Tuerie de Plymouth : un terrorisme masculiniste


Cinq personnes tuées dans une fusillade par un «incel». Histoire de ce mouvement violemment misogyne


Le 12 août dernier un homme a ouvert le feu et tué cinq personnes en Angleterre, il s’agit de la fusillade la plus meurtrière depuis 10 ans dans le pays. La police a indiqué d’emblée ne «pas envisager la piste terroriste». Pourtant l’homme a publié plusieurs vidéos sur internet dans lesquelles il se qualifiait d’«incel», en référence à un mouvement né sur internet et profondément misogyne.

La culture «incel», pour «involuntary celibate» (célibataire involontaire), est née sur des forums anglophones comme 4chan ou reddit. Les incels sont des hommes hétéros plutôt jeunes et persuadés qu’ils ne pourront jamais trouver de partenaire. Selon eux les hommes naissent avec des spécificités physiques qui font d’eux des «Chad» (des hommes «alphas», beaux et populaires qui attirent les femmes) ou des incels. Ils tiennent les femmes pour responsables de leur situation car elles ne sont attirées que par les Chad. Les incels se définissent selon différents niveaux de radicalité nommés «pilule rouge» et «pilule noire» en référence au film Matrix.

Pour la communauté, prendre la pilule rouge signifie prendre conscience que les femmes ont pris trop de pouvoir et que les hommes en sont désormais des victimes, ce qui se traduit par une haine des femmes en général et plus particulièrement du féminisme.

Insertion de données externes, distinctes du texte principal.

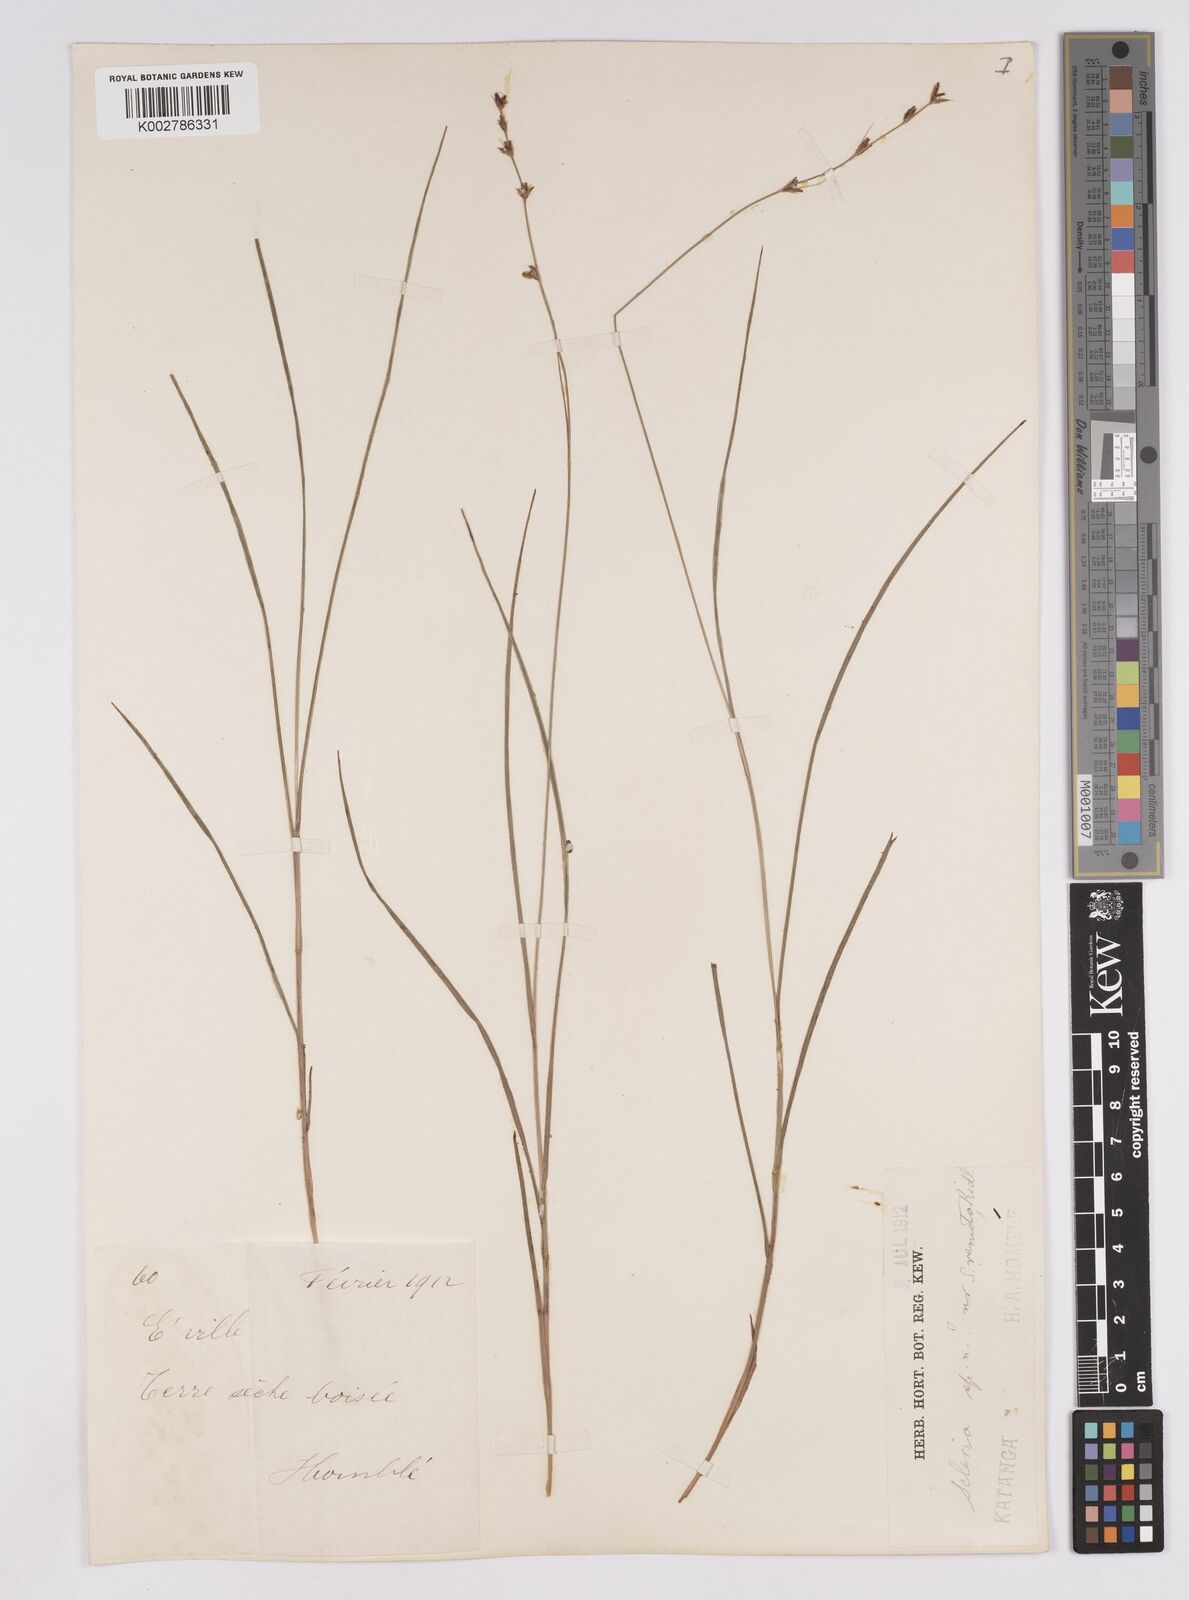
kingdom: Plantae
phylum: Tracheophyta
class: Liliopsida
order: Poales
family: Cyperaceae
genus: Scleria
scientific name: Scleria bulbifera
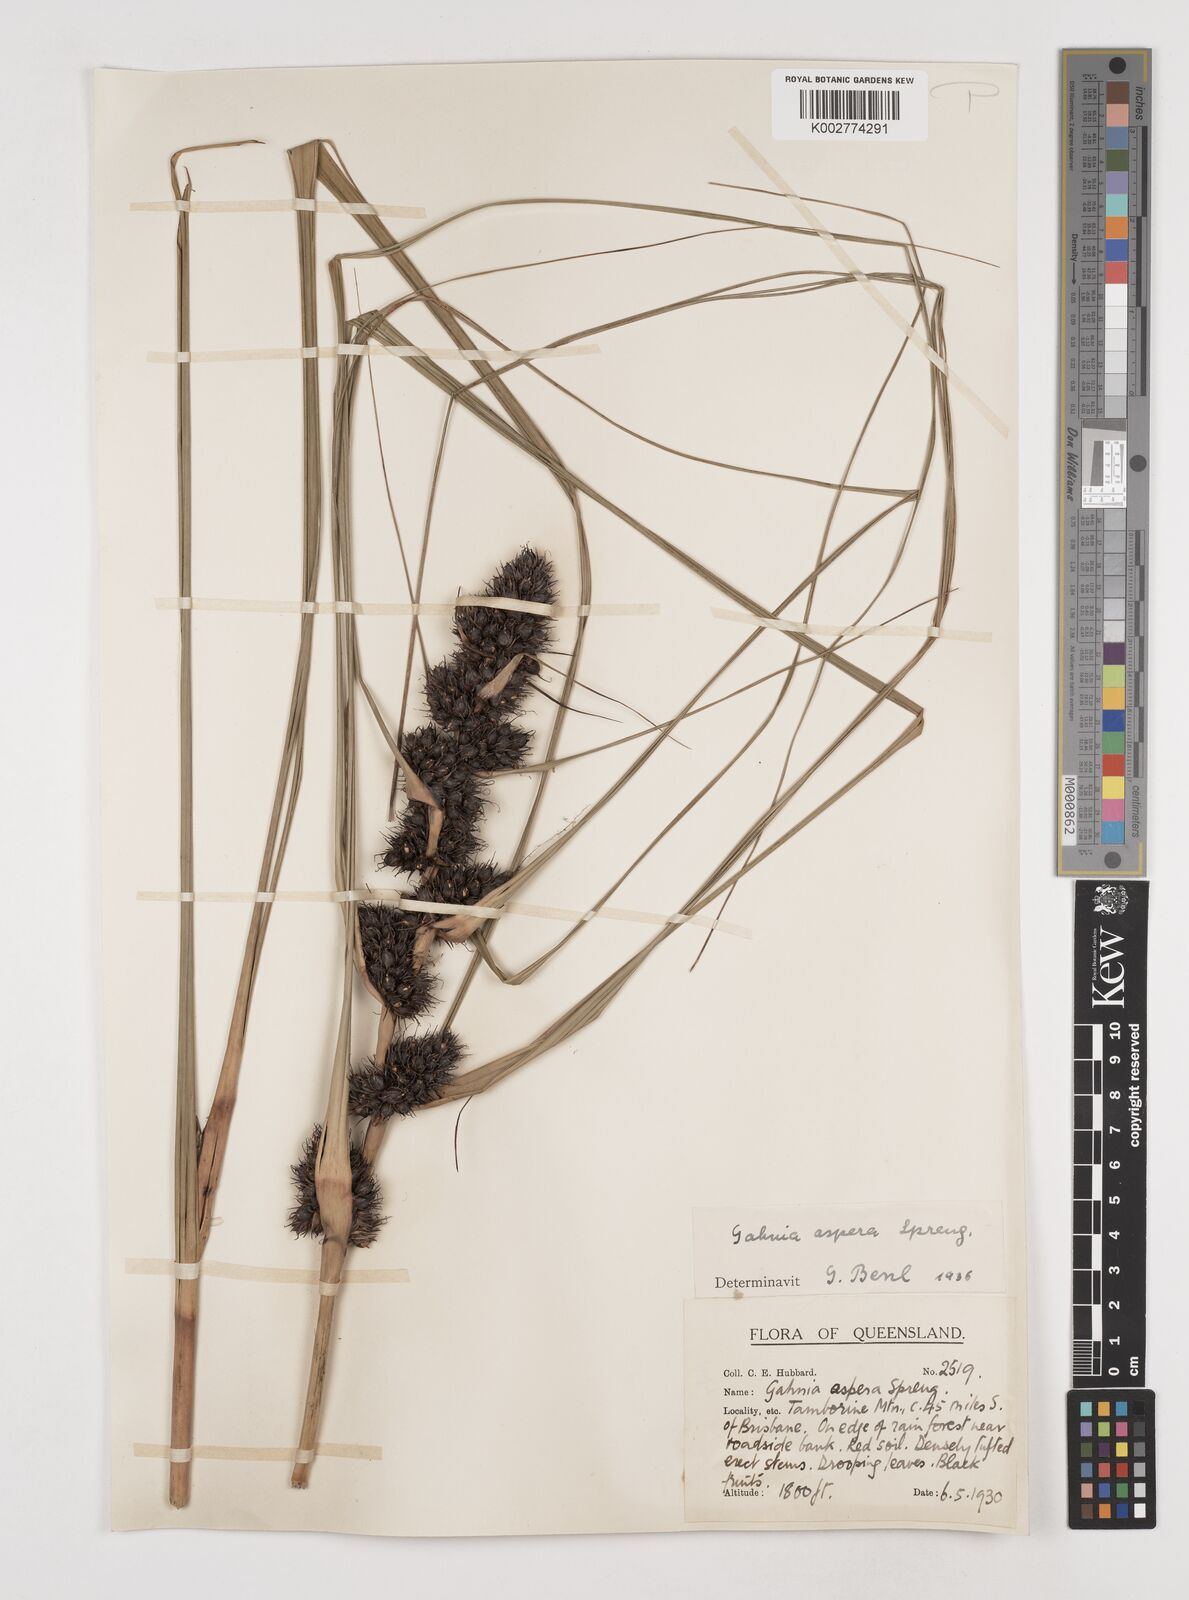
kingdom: Plantae
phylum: Tracheophyta
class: Liliopsida
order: Poales
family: Cyperaceae
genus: Gahnia
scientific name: Gahnia aspera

Prendre la pilule noire est le niveau suivant, c’est prendre conscience que cet ordre des choses est immuable, qu’ils resteront des incels pour toujours et que les seules possibilités qu’il leur reste c’est de «lie down and rot» («s’allonger et pourrir»), se suicider ou commettre des tueries de masse, comme le tueur de Plymouth qui se définissait comme un «blackpiller».

Sur ces sept dernières années, douze tueries de masse peuvent être liées au mouvement incel. La tuerie d’Isla Vista, en Californie, perpétrée par Elliot Rodger le 23 mai 2014 est la première attaque revendiquée de cette idéologie. Il tue 6 personnes et en blesse 14 avant de se suicider. Il avait auparavant écrit un manifeste long de 137 pages et diffusé des vidéos sur Youtube, expliquant son désir de vengeance contre les femmes, allant jusqu’à parler de «guerre contre les femmes». Cette tuerie en a inspiré d’autres, notamment une attaque à la voiture bélier le 23 avril 2018 à Toronto, au Canada, qui a coûté la vie à 10 personnes. Son auteur mentionnait son admiration pour Elliot Rodger dans une vidéo postée sur Facebook et déclarait que «la rébellion incel a déjà commencé».

Malgré ces éléments qui prouvent le caractère idéologique de ces passages à l’acte, ce n’est qu’en février 2020 avec l’attaque au couteau dans un salon de massage érotique à Toronto que la qualification terroriste est retenue contre un incel. Pour les autres, comme à chaque fois que le tueur est blanc, il s’agit de «déséquilibrés» souffrant de «troubles dépressifs». C’est une manière de nier une fois de plus le caractère massif et structuré de la violence masculiniste en ramenant ces actes à des pétages de plombs individuels.

L’idéologie incel se diffuse pour l’instant essentiellement sur les réseaux anglophones mais on peut en trouver des émanations en France comme le forum 18-25. Comme dans le mouvement incel, on y trouve essentiellement des hommes jeunes qui se fédèrent autour d’une culture avec ses termes et ses codes très spécifiques et dans laquelle la misogynie, le racisme, l’homophobie et la transphobie tiennent une place essentielle. Ce forum a été à l’origine de plusieurs campagnes de harcèlement contre des militant.es pour l’égalité sociale ces dernières années.

Des pages francophones liées à l’idéologie incel apparaissent également de plus en plus sur les réseaux sociaux, reprenant les termes d’«alpha», «pilule rouge/noire», «Chad», etc. Elles sont à signaler au plus vite.